Written instruction: Change every instance of "pose" to "camera" throughout the entries below, leaving all other text as it is.

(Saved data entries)
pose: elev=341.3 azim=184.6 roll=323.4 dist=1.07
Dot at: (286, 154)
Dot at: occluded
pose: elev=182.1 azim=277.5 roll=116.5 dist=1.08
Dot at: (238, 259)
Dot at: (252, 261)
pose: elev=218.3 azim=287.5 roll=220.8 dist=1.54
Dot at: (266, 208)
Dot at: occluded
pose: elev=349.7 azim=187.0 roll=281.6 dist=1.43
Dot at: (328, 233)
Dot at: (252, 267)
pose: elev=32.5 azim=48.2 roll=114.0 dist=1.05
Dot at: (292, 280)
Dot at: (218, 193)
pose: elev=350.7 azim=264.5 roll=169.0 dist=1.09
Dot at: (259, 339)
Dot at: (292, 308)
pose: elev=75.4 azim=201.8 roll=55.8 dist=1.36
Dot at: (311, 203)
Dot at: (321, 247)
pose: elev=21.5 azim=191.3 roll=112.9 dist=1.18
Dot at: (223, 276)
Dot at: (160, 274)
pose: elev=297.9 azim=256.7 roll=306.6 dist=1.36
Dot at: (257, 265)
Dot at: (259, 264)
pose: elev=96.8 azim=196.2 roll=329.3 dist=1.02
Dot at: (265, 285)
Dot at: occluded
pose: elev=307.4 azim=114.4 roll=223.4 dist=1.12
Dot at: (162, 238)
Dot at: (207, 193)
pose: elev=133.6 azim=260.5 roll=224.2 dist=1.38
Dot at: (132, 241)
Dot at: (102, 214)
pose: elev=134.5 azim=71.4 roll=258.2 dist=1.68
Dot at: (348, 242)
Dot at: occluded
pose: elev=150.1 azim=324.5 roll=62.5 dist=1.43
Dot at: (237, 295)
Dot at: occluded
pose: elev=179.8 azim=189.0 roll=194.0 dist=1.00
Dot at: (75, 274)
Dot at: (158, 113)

Solution to this problem:
camera: elev=341.3 azim=184.6 roll=323.4 dist=1.07
Dot at: (286, 154)
Dot at: occluded
camera: elev=182.1 azim=277.5 roll=116.5 dist=1.08
Dot at: (238, 259)
Dot at: (252, 261)
camera: elev=218.3 azim=287.5 roll=220.8 dist=1.54
Dot at: (266, 208)
Dot at: occluded
camera: elev=349.7 azim=187.0 roll=281.6 dist=1.43
Dot at: (328, 233)
Dot at: (252, 267)
camera: elev=32.5 azim=48.2 roll=114.0 dist=1.05
Dot at: (292, 280)
Dot at: (218, 193)
camera: elev=350.7 azim=264.5 roll=169.0 dist=1.09
Dot at: (259, 339)
Dot at: (292, 308)
camera: elev=75.4 azim=201.8 roll=55.8 dist=1.36
Dot at: (311, 203)
Dot at: (321, 247)
camera: elev=21.5 azim=191.3 roll=112.9 dist=1.18
Dot at: (223, 276)
Dot at: (160, 274)
camera: elev=297.9 azim=256.7 roll=306.6 dist=1.36
Dot at: (257, 265)
Dot at: (259, 264)
camera: elev=96.8 azim=196.2 roll=329.3 dist=1.02
Dot at: (265, 285)
Dot at: occluded
camera: elev=307.4 azim=114.4 roll=223.4 dist=1.12
Dot at: (162, 238)
Dot at: (207, 193)
camera: elev=133.6 azim=260.5 roll=224.2 dist=1.38
Dot at: (132, 241)
Dot at: (102, 214)
camera: elev=134.5 azim=71.4 roll=258.2 dist=1.68
Dot at: (348, 242)
Dot at: occluded
camera: elev=150.1 azim=324.5 roll=62.5 dist=1.43
Dot at: (237, 295)
Dot at: occluded
camera: elev=179.8 azim=189.0 roll=194.0 dist=1.00
Dot at: (75, 274)
Dot at: (158, 113)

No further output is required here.